--- Information given ---

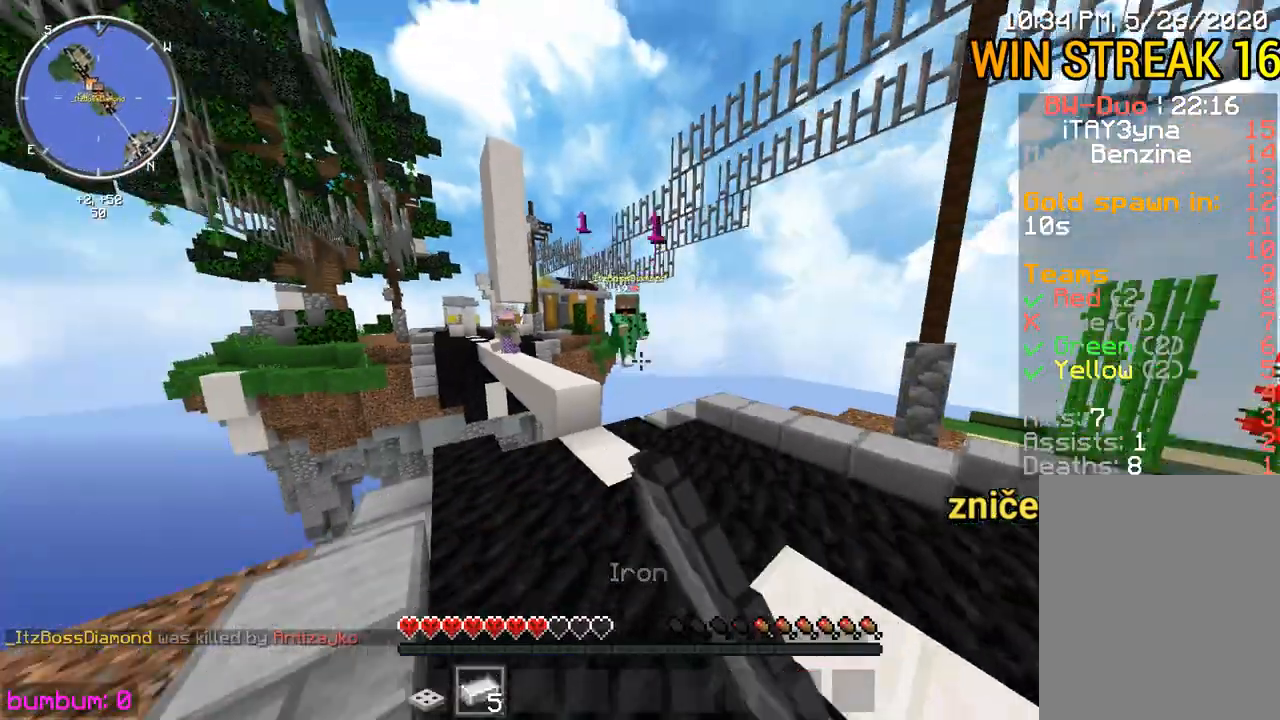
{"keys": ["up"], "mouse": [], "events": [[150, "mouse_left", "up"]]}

---

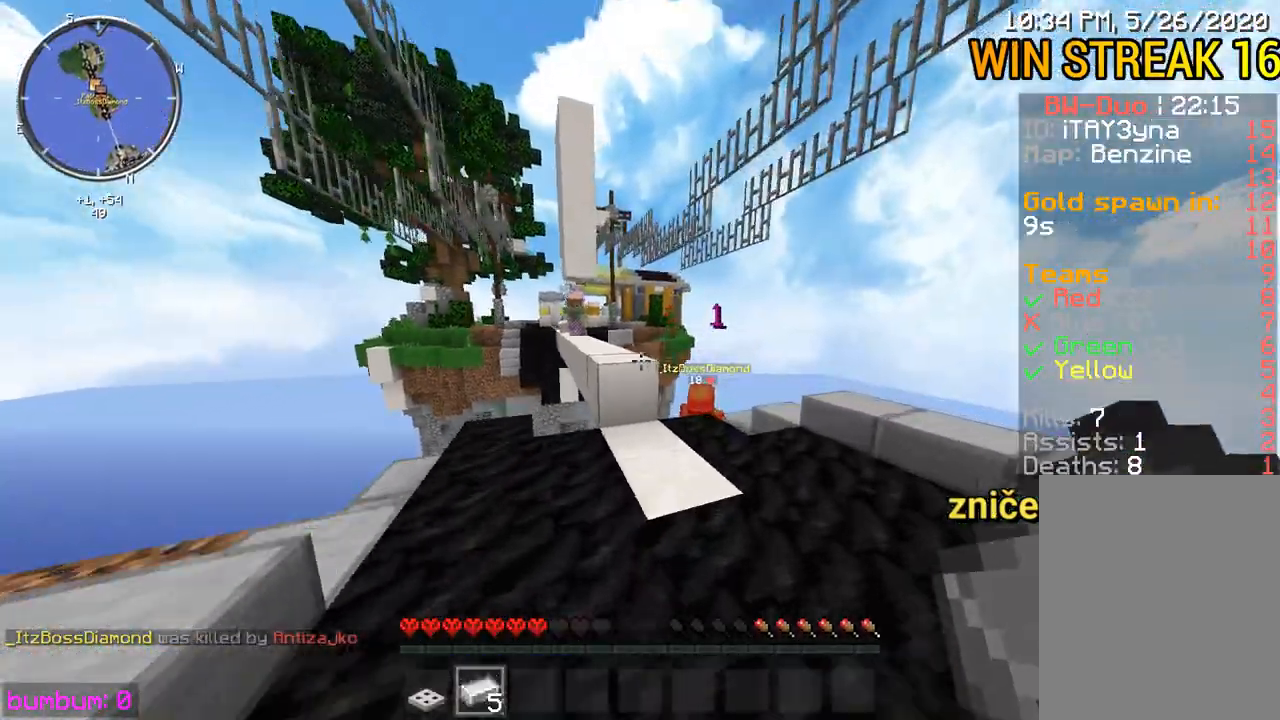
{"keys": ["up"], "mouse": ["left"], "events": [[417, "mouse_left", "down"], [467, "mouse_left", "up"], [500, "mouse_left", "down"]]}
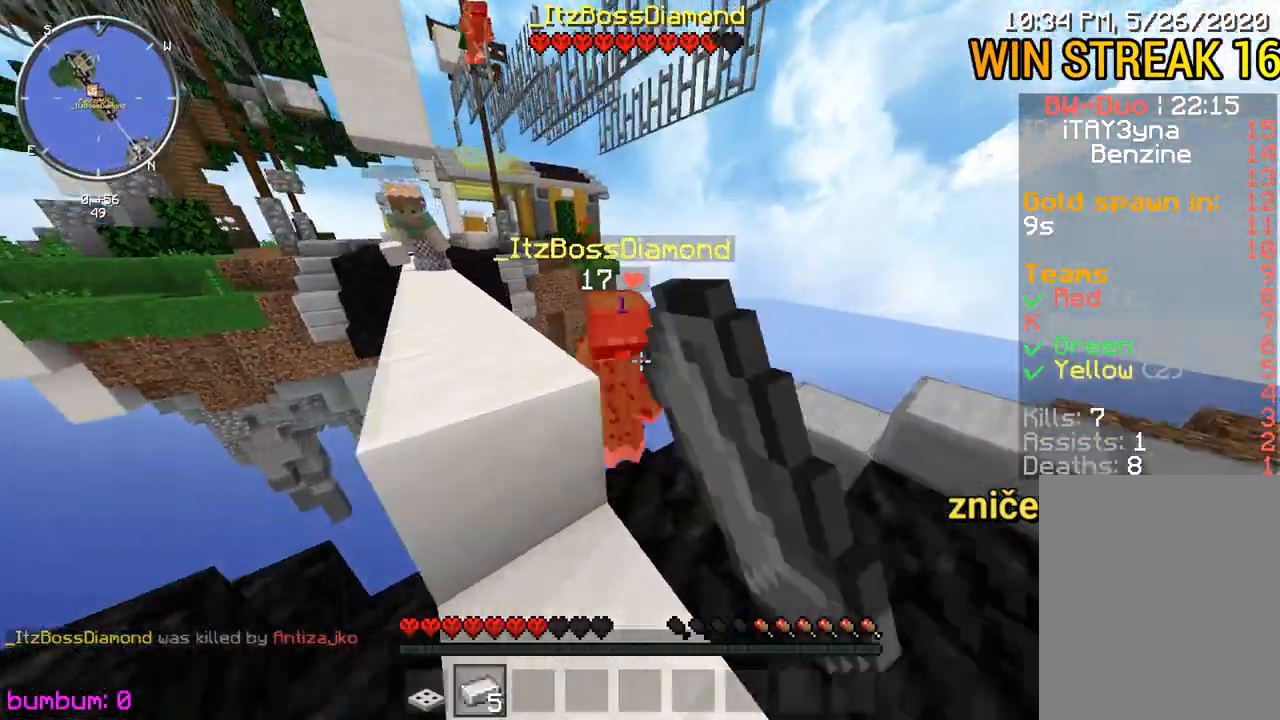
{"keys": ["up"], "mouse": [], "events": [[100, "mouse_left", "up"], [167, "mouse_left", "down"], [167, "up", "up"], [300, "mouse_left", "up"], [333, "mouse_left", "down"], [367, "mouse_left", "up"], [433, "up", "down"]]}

--

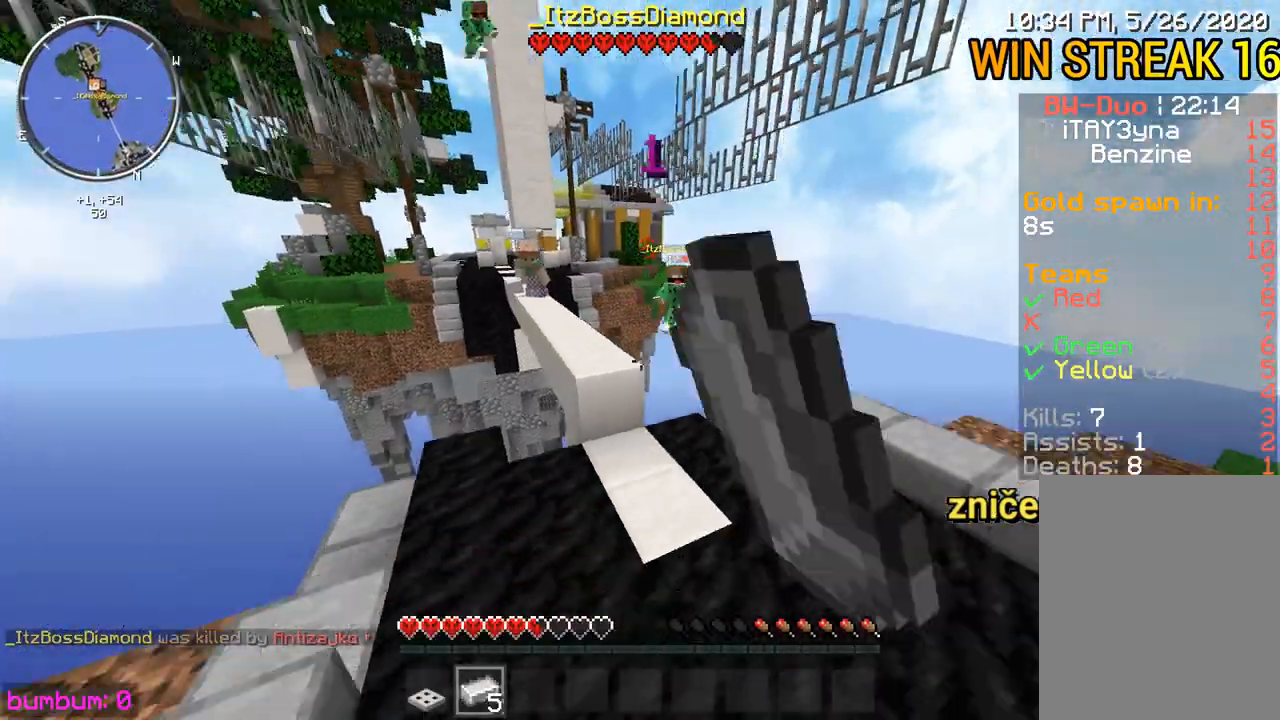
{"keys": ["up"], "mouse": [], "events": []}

--- Task requirements ---
Among the preceding records, how many lines include the word "down"? Reply with the number only.

--- Answer section ---
2